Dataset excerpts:
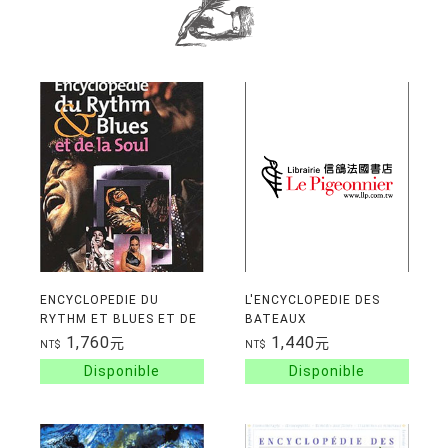
ENCYCLOPEDIE DU
L'ENCYCLOPEDIE DES
RYTHM ET BLUES ET DE
BATEAUX
LA SOUL
1,760
1,440
元
元
NT$
NT$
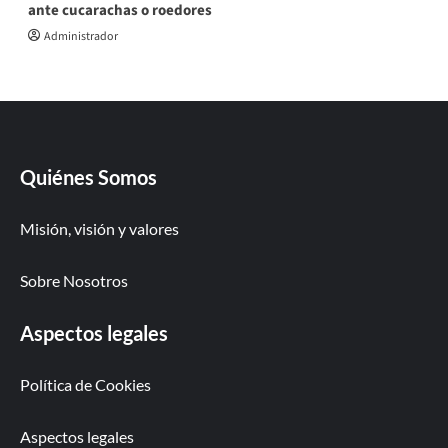
ante cucarachas o roedores
Administrador
Quiénes Somos
Misión, visión y valores
Sobre Nosotros
Aspectos legales
Política de Cookies
Aspectos legales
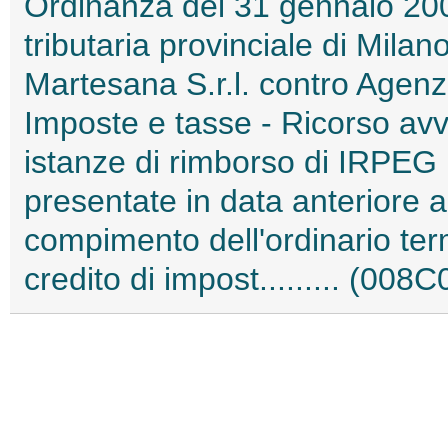
Ordinanza del 31 gennaio 2
tributaria provinciale di Milan
Martesana S.r.l. contro Agenzi
Imposte e tasse - Ricorso avve
istanze di rimborso di IRPEG r
presentate in data anteriore 
compimento dell'ordinario ter
credito di impost......... (008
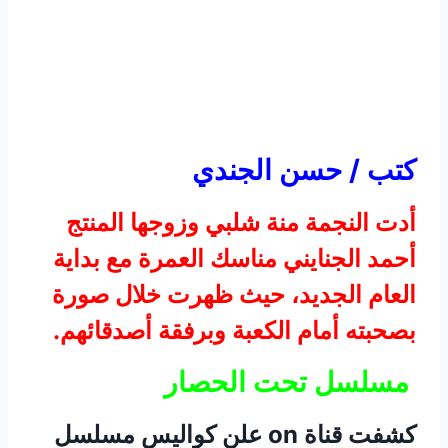
كتب / حسن الجندي
أدت النجمة منة شلبي وزوجها المنتج
أحمد الجنايني مناسك العمرة مع بداية
العام الجديد، حيث ظهرت خلال صورة
بصحبته أمام الكعبة وبرفقة أصدقائهم.
مسلسل تحت الحصار
كشفت قناة on علن كواليس مسلسل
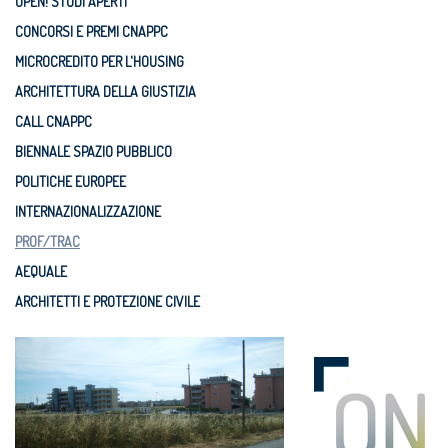
OPEN! STUDI APERTI
CONCORSI E PREMI CNAPPC
MICROCREDITO PER L'HOUSING
ARCHITETTURA DELLA GIUSTIZIA
CALL CNAPPC
BIENNALE SPAZIO PUBBLICO
POLITICHE EUROPEE
INTERNAZIONALIZZAZIONE
PROF/TRAC
AEQUALE
ARCHITETTI E PROTEZIONE CIVILE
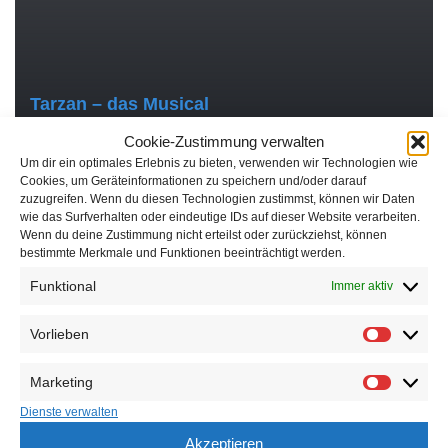
Tarzan – das Musical
Cookie-Zustimmung verwalten
Um dir ein optimales Erlebnis zu bieten, verwenden wir Technologien wie
Cookies, um Geräteinformationen zu speichern und/oder darauf
zuzugreifen. Wenn du diesen Technologien zustimmst, können wir Daten
wie das Surfverhalten oder eindeutige IDs auf dieser Website verarbeiten.
Wenn du deine Zustimmung nicht erteilst oder zurückziehst, können
bestimmte Merkmale und Funktionen beeinträchtigt werden.
MORE
Funktional
Immer aktiv
Vorlieben
Marketing
Dienste verwalten
Akzeptieren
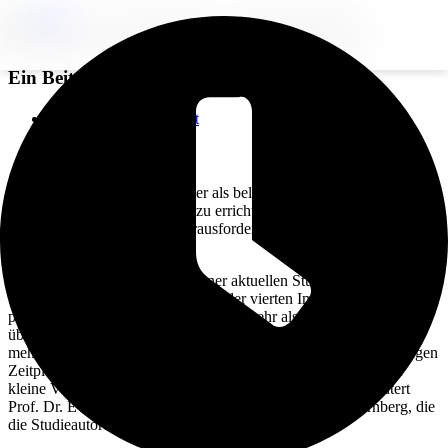
Bauherren sind oft zu optimistisch
Ein Beitrag von
twin
.
Zurück zur Übersicht
Voriger Beitrag
Nächster Beitrag
Das Eigenheim gilt noch immer als beliebteste Altersvorsorge in
Deutschland. Eine Immobilie zu errichten (bzw. errichten zu lassen)
ist allerdings eine größere Herausforderung, als die meisten
Bauherren ahnen.
Drei von vier Bauten werden einer aktuellen Studie zufolge teurer
und später fertig als geplant. Bei jeder vierten Immobilie wird der
planmäßige Fertigstellungstermin um mehr als drei Monate
überschritten. Jeder zehnte Bau kostet am Ende an die 30 Prozent
mehr als veranschlagt. „Bauprojekte folgen häufig einem sehr engen
Zeitplan. Da die Arbeiten aufeinander aufbauen, können selbst
kleine Verzögerungen zu einem Dominoeffekt führen“, erläutert
Prof. Dr. Evi Hartmann von der Universität Erlangen-Nürnberg, die
die Studieautoren wissenschaftlich beraten hat.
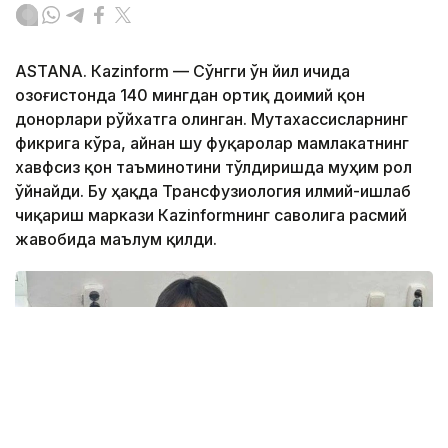
ASTANА. Кazinform — Сўнгги ўн йил ичида
Қозоғистонда 140 мингдан ортиқ доимий қон
донорлари рўйхатга олинган. Мутахассисларнинг
фикрига кўра, айнан шу фуқаролар мамлакатнинг
хавфсиз қон таъминотини тўлдиришда муҳим рол
ўйнайди. Бу ҳақда Трансфузиология илмий-ишлаб
чиқариш маркази Кazinformнинг саволига расмий
жавобида маълум қилди.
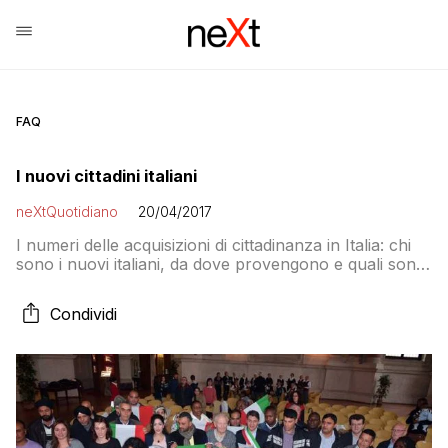
FAQ
I nuovi cittadini italiani
neXtQuotidiano
20/04/2017
I numeri delle acquisizioni di cittadinanza in Italia: chi
sono i nuovi italiani, da dove provengono e quali sono
le comunità più numerose nel Belpaese
Condividi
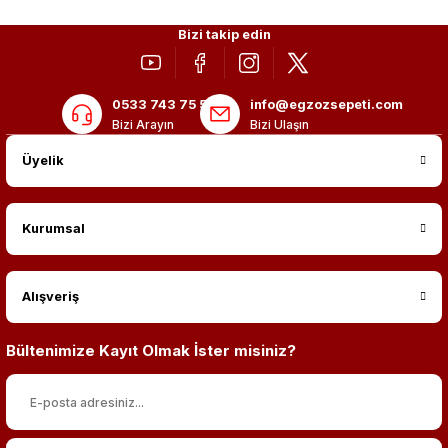
Bizi takip edin
0533 743 75 56
info@egzozsepeti.com
Bizi Arayın
Bizi Ulaşın
Üyelik
Kurumsal
Alışveriş
Bültenimize Kayıt Olmak İster misiniz?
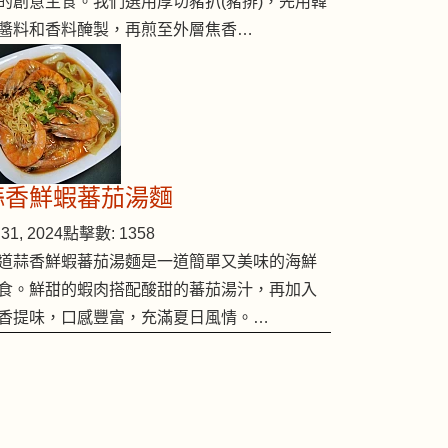
的創意主食。我們選用厚切豬扒(豬排)，先用韓
醬料和香料醃製，再煎至外層焦香…
蒜香鮮蝦蕃茄湯麵
31, 2024
點擊數: 1358
道蒜香鮮蝦蕃茄湯麵是一道簡單又美味的海鮮
食。鮮甜的蝦肉搭配酸甜的蕃茄湯汁，再加入
香提味，口感豐富，充滿夏日風情。…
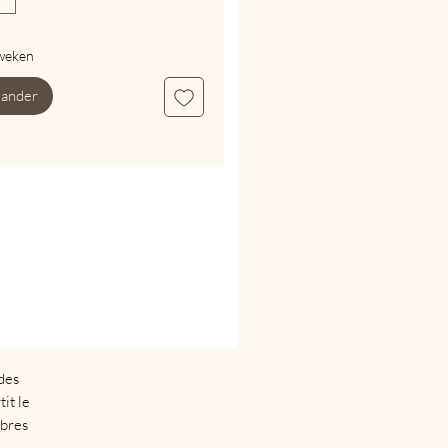
weken
ander
 des
it le
ibres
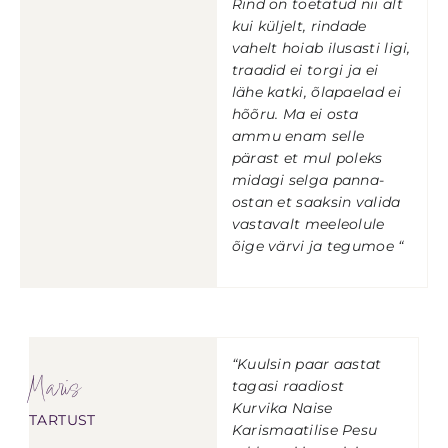
Rind on toetatud nii alt
kui küljelt, rindade
vahelt hoiab ilusasti ligi,
traadid ei torgi ja ei
lähe katki, õlapaelad ei
hõõru. Ma ei osta
ammu enam selle
pärast et mul poleks
midagi selga panna-
ostan et saaksin valida
vastavalt meeleolule
õige värvi ja tegumoe “
“Kuulsin paar aastat
Maris
tagasi raadiost
Kurvika Naise
TARTUST
Karismaatilise Pesu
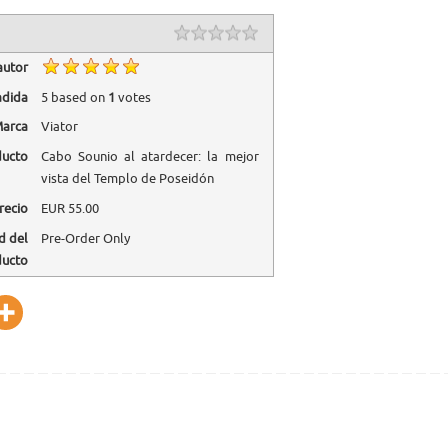
autor
adida
5
based on
1
votes
arca
Viator
ducto
Cabo Sounio al atardecer: la mejor
vista del Templo de Poseidón
recio
EUR
55.00
d del
Pre-Order Only
ducto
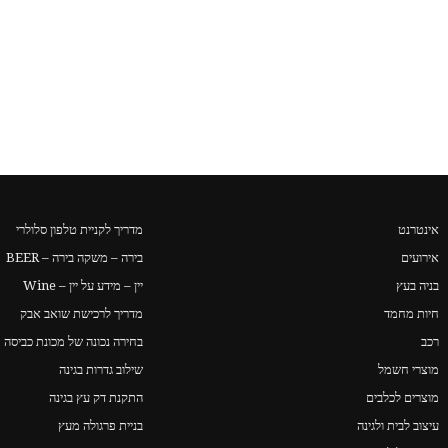
אינטרנט
מדריך לקניית טלפון סלולרי
אירועים
בירה – משקה בירה – BEER
בניה בעץ
יין – מידע על יין – Wine
חיות מחמד
מדריך לרכישת שואב אבק
רכב
בחירה נכונה של מכונת כביסה
מוצרי חשמל
שילוב גדרות בגינה
מוצרים לכלבים
התקנת דק עץ בגינה
עיצוב לבית ולגינה
בניית פרגולה מעץ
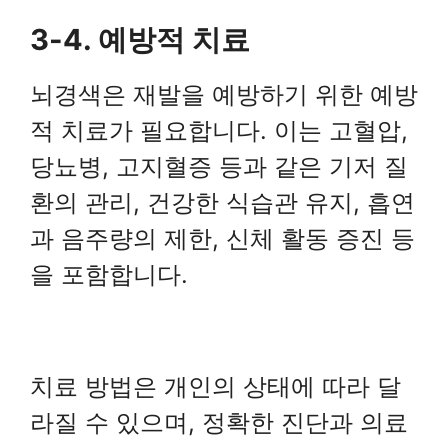
3-4. 예방적 치료
뇌경색은 재발을 예방하기 위한 예방
적 치료가 필요합니다. 이는 고혈압,
당뇨병, 고지혈증 등과 같은 기저 질
환의 관리, 건강한 식습관 유지, 흡연
과 음주량의 제한, 신체 활동 증진 등
을 포함합니다.
치료 방법은 개인의 상태에 따라 달
라질 수 있으며, 정확한 진단과 의료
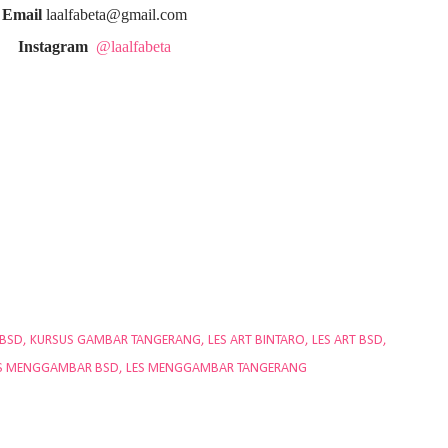
Email
laalfabeta@gmail.com
Instagram
@laalfabeta
 BSD
KURSUS GAMBAR TANGERANG
LES ART BINTARO
LES ART BSD
S MENGGAMBAR BSD
LES MENGGAMBAR TANGERANG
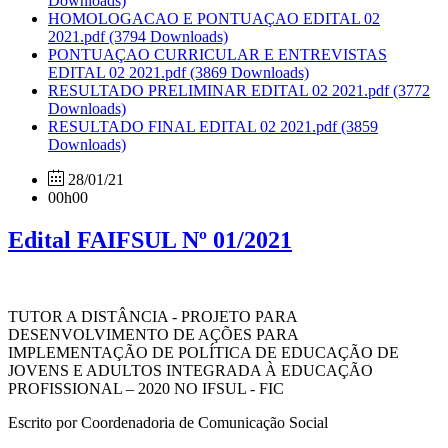
Downloads)
HOMOLOGACAO E PONTUAÇAO EDITAL 02
2021.pdf
(3794 Downloads)
PONTUAÇAO CURRICULAR E ENTREVISTAS
EDITAL 02 2021.pdf
(3869 Downloads)
RESULTADO PRELIMINAR EDITAL 02 2021.pdf
(3772
Downloads)
RESULTADO FINAL EDITAL 02 2021.pdf
(3859
Downloads)
28/01/21
00h00
Edital FAIFSUL Nº 01/2021
TUTOR A DISTÂNCIA - PROJETO PARA
DESENVOLVIMENTO DE AÇÕES PARA
IMPLEMENTAÇÃO DE POLÍTICA DE EDUCAÇÃO DE
JOVENS E ADULTOS INTEGRADA À EDUCAÇÃO
PROFISSIONAL – 2020 NO IFSUL - FIC
Escrito por Coordenadoria de Comunicação Social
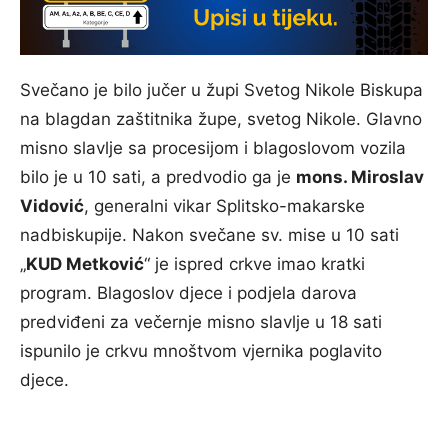
Svečano je bilo jučer u župi Svetog Nikole Biskupa
na blagdan zaštitnika župe, svetog Nikole. Glavno
misno slavlje sa procesijom i blagoslovom vozila
bilo je u 10 sati, a predvodio ga je
mons. Miroslav
Vidović
, generalni vikar Splitsko-makarske
nadbiskupije. Nakon svečane sv. mise u 10 sati
„
KUD Metković
“ je ispred crkve imao kratki
program. Blagoslov djece i podjela darova
predviđeni za večernje misno slavlje u 18 sati
ispunilo je crkvu mnoštvom vjernika poglavito
djece.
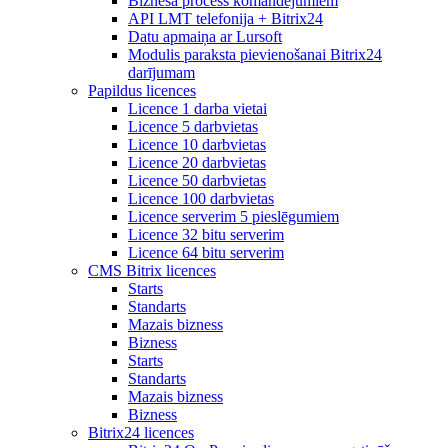
Biznesa process komandējumiem
API LMT telefonija + Bitrix24
Datu apmaiņa ar Lursoft
Modulis paraksta pievienošanai Bitrix24
darījumam
Papildus licences
Licence 1 darba vietai
Licence 5 darbvietas
Licence 10 darbvietas
Licence 20 darbvietas
Licence 50 darbvietas
Licence 100 darbvietas
Licence serverim 5 pieslēgumiem
Licence 32 bitu serverim
Licence 64 bitu serverim
CMS Bitrix licences
Starts
Standarts
Mazais bizness
Bizness
Starts
Standarts
Mazais bizness
Bizness
Bitrix24 licences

▶ _TASK DESCRIPTION_:
From the line containing "ўйнайди. Бу ҳақда Трансфузиология илмий-ишлаб" through the line containing "Bültenimize Kayıt Olmak İster misiniz?", copy every line above exactly, without pictures.

▶ _ANSWER FOR THIS EXERCISE_:
ўйнайди. Бу ҳақда Трансфузиология илмий-ишлаб
чиқариш маркази Кazinformнинг саволига расмий
жавобида маълум қилди.
FAQ
I nuovi cittadini italiani
neXtQuotidiano
20/04/2017
I numeri delle acquisizioni di cittadinanza in Italia: chi
sono i nuovi italiani, da dove provengono e quali sono
le comunità più numerose nel Belpaese
Condividi
Bizi takip edin
0533 743 75 56
info@egzozsepeti.com
Bizi Arayın
Bizi Ulaşın
Üyelik
Kurumsal
Alışveriş
Bültenimize Kayıt Olmak İster misiniz?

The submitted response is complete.